Every time I run it, MySQL chokes and lingers silently into the ether of the Interweb.
Help is appreciated.
Update: Hey guys. Thanks a lot for all the thoughtful and helpful comments. I'm only 2 weeks into my role here, so I'm still learning the schema. So, this query is somewhere between a thumbsuck and an educated guess. Will start to answer all your questions now.
tb_cv is not connected to the other tables in the sub-query. I guess this is the root cause for the slow query. It causes generation of a Cartesian product, yielding a lot more rows than you probably need.
Other than that I'd say you need indexes on tb_jobseeker.created_at, tb_cv.created_at and tb_industry.industry_id, and you might want to get rid of the UNIX_TIMESTAMP() calls in the sub-query since they prevent use of an index. Use BETWEEN and the actual field values instead.
Here is my attempt at understanding your query and writing a better version. I guess you want to get the count of new jobseeker registrations and new uploaded CVs per month per industry:
SELECT
i.industry_id,
i.description,
MONTH(j.created_at) AS month_created,
YEAR(j.created_at) AS year_created,
COUNT(DISTINCT j.jobseeker_id) AS new_registrations,
COUNT(cv.cv_id) AS uploaded_cvs
FROM
tb_cv AS cv
INNER JOIN tb_jobseeker AS j ON j.jobseeker_id = cv.jobseeker_id
INNER JOIN tb_industry AS i ON i.industry_id = j.industry_id
WHERE
j.created_at BETWEEN '2009-05-01' AND '2009-05-31'
AND cv.created_at BETWEEN '2009-05-01' AND '2009-05-31'
GROUP BY
i.industry_id,
i.description,
MONTH(j.created_at),
YEAR(j.created_at)
A few things I noticed while writing the query:
you GROUP BY values you don't output in the end. Why? (I've added the grouped field to the output list.)

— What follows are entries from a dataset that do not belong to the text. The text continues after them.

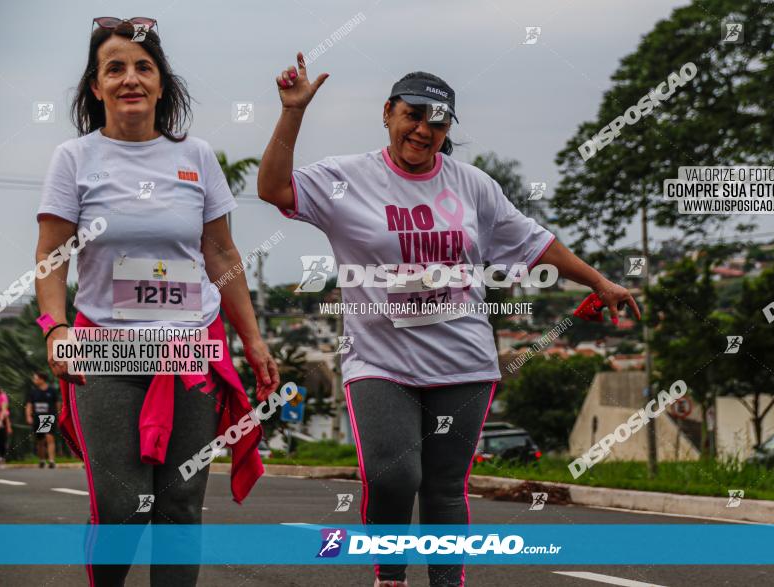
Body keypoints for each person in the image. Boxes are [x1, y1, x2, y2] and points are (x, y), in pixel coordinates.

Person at [258, 54, 640, 587]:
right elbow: (274, 189)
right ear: (388, 112)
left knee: (443, 487)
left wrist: (599, 280)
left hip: (462, 360)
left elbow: (534, 242)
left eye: (437, 122)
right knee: (395, 474)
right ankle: (390, 575)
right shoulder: (347, 178)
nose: (422, 130)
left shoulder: (472, 185)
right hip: (379, 359)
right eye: (412, 115)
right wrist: (292, 112)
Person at [35, 17, 279, 587]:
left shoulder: (196, 155)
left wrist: (253, 338)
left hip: (190, 350)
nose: (130, 79)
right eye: (114, 68)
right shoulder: (73, 159)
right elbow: (51, 257)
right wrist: (55, 327)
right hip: (106, 355)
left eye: (143, 67)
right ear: (95, 87)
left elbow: (222, 256)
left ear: (161, 83)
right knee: (122, 508)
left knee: (179, 507)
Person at [25, 372, 59, 468]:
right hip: (37, 418)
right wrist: (28, 416)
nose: (34, 380)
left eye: (35, 378)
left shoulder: (52, 391)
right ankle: (42, 459)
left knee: (49, 437)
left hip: (49, 417)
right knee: (40, 441)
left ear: (42, 379)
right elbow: (29, 405)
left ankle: (51, 461)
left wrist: (58, 415)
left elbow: (57, 404)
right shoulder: (33, 392)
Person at [0, 386, 12, 467]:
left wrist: (0, 421)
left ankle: (2, 458)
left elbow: (4, 410)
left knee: (2, 440)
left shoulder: (2, 396)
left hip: (1, 420)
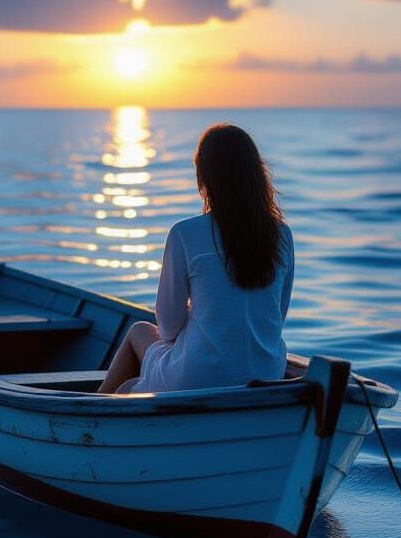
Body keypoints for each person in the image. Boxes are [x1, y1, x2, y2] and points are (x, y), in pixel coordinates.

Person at [97, 123, 294, 394]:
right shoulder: (282, 236)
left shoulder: (185, 234)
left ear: (204, 176)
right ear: (256, 173)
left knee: (136, 346)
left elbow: (168, 327)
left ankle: (89, 414)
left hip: (200, 376)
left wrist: (198, 314)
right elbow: (274, 318)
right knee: (137, 380)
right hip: (266, 374)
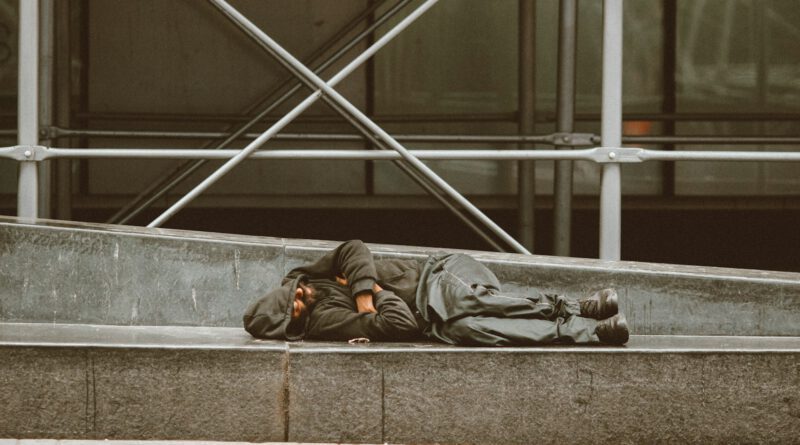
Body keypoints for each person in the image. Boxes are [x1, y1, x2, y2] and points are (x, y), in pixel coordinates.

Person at [243, 240, 629, 346]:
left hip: (440, 273)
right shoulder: (323, 323)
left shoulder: (306, 276)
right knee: (471, 331)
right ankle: (590, 333)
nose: (301, 301)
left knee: (463, 300)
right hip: (432, 322)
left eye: (294, 298)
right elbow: (400, 323)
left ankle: (581, 306)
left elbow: (352, 248)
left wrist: (361, 293)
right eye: (295, 313)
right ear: (293, 325)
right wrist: (376, 289)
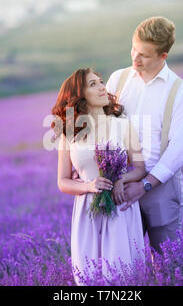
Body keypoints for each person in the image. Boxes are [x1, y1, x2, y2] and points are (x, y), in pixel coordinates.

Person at [105, 16, 183, 254]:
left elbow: (179, 150)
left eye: (144, 54)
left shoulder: (180, 91)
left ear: (162, 56)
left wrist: (145, 184)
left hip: (160, 189)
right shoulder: (118, 79)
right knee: (122, 263)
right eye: (133, 49)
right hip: (120, 186)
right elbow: (102, 127)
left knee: (167, 265)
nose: (135, 58)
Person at [52, 68, 146, 285]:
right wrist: (89, 185)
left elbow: (140, 168)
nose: (102, 87)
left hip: (120, 206)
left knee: (123, 276)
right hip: (87, 211)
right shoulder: (69, 133)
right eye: (93, 84)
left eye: (101, 82)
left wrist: (121, 180)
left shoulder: (123, 124)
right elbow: (63, 182)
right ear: (79, 94)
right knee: (89, 277)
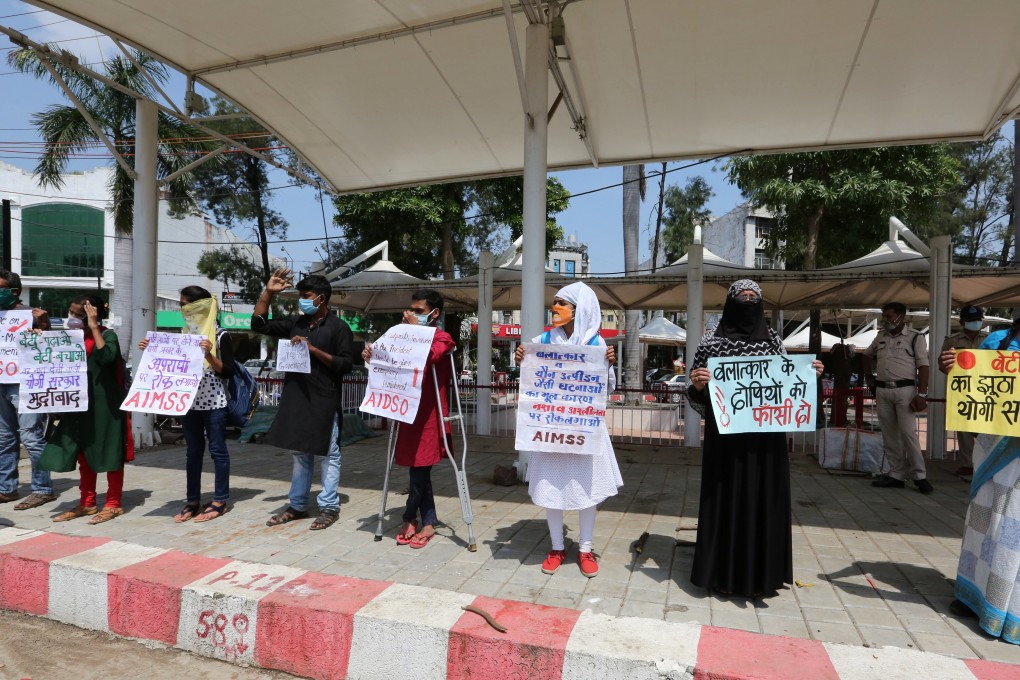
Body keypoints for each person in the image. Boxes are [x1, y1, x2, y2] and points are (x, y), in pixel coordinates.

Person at [686, 280, 823, 598]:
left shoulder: (774, 340)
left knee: (763, 499)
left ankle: (764, 574)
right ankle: (722, 573)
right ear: (730, 303)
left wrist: (809, 375)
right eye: (742, 297)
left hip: (766, 441)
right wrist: (697, 385)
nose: (748, 301)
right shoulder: (711, 343)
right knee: (726, 501)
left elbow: (788, 380)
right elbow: (696, 394)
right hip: (726, 442)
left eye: (755, 298)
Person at [515, 282, 620, 578]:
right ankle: (557, 547)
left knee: (587, 491)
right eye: (555, 302)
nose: (555, 308)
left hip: (585, 431)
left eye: (562, 303)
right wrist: (520, 360)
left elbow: (608, 388)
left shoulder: (597, 344)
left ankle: (585, 549)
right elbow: (529, 378)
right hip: (551, 430)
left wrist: (610, 365)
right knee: (552, 488)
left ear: (579, 310)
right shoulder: (542, 340)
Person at [939, 317, 1020, 642]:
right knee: (982, 521)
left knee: (1013, 529)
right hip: (991, 448)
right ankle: (971, 593)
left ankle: (1006, 608)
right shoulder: (998, 340)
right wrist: (953, 368)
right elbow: (972, 385)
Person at [252, 269, 353, 530]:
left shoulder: (339, 328)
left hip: (324, 400)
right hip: (297, 398)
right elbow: (258, 324)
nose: (301, 301)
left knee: (330, 455)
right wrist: (269, 292)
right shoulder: (295, 323)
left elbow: (344, 365)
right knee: (300, 454)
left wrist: (313, 349)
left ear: (321, 298)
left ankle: (329, 506)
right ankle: (297, 505)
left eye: (306, 296)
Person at [362, 289, 456, 549]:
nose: (411, 314)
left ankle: (409, 518)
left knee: (420, 468)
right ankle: (427, 520)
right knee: (417, 469)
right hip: (405, 412)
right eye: (411, 310)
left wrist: (414, 333)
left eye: (419, 311)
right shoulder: (400, 336)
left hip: (429, 414)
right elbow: (389, 361)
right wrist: (373, 356)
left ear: (434, 314)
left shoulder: (442, 337)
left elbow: (433, 355)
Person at [138, 286, 235, 522]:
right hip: (188, 403)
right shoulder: (183, 335)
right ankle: (192, 501)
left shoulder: (221, 336)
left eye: (184, 304)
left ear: (198, 306)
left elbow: (228, 371)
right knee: (193, 452)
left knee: (218, 451)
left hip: (214, 403)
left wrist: (209, 355)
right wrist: (152, 351)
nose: (181, 309)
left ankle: (220, 500)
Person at [39, 295, 133, 524]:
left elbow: (107, 357)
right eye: (71, 312)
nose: (73, 317)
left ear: (93, 314)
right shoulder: (69, 337)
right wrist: (38, 334)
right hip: (78, 406)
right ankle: (87, 502)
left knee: (110, 452)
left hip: (105, 407)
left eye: (79, 314)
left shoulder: (107, 334)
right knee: (83, 453)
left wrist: (93, 326)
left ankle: (113, 503)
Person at [861, 302, 932, 494]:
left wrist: (922, 394)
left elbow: (923, 366)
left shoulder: (915, 337)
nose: (885, 320)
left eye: (889, 316)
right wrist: (869, 378)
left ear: (902, 316)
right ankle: (896, 475)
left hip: (905, 390)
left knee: (908, 433)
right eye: (884, 316)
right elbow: (866, 355)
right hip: (882, 390)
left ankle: (920, 476)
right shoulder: (880, 336)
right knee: (890, 434)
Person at [0, 270, 53, 509]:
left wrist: (43, 324)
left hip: (26, 383)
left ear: (13, 291)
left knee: (31, 436)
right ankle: (7, 488)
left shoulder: (31, 314)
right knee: (4, 439)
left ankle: (42, 489)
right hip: (1, 382)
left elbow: (51, 346)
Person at [940, 304, 987, 477]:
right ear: (961, 322)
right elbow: (942, 365)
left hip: (986, 391)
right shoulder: (951, 341)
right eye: (971, 320)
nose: (975, 323)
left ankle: (986, 464)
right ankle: (967, 464)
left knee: (986, 429)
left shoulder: (990, 339)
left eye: (977, 320)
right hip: (962, 392)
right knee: (964, 429)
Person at [828, 341, 855, 426]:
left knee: (842, 401)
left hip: (842, 380)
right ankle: (838, 419)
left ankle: (840, 418)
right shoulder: (842, 353)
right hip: (841, 380)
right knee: (841, 401)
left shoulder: (841, 354)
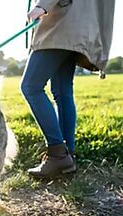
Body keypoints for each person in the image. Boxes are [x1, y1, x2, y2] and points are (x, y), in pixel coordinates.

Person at [22, 0, 115, 178]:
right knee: (62, 93)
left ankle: (58, 154)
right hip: (77, 26)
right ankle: (67, 157)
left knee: (31, 86)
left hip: (60, 25)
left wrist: (43, 5)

you JOIN three tables in the sub-query while only ever using values from one of them. Why? I don't see what it would be good for, other than filtering out CV records that don't have a jobseeker or an industry attached — which I find hard to imagine. (I've removed the entire sub-query and used a simple COUNT instead.)
Your sub-query returns the same value every time. Did you maybe mean to correlate it in some way, to the industry maybe?.
The sub-query runs once for every record in a grouped query without being wrapped in an aggregate function.
First and foremost it may be worth moving the 'UNIX_TIMESTAMP' conversions to the other side of the equation (that is, perform a reverse function on the literal timestamp values at the other side of the >= and <=). That'll avoid the inner query having to perform the conversions for every record, rather than once for the query.
Also, why does the uploaded_cvs query not have any where clause linking it to the outer query? Am I missing something here?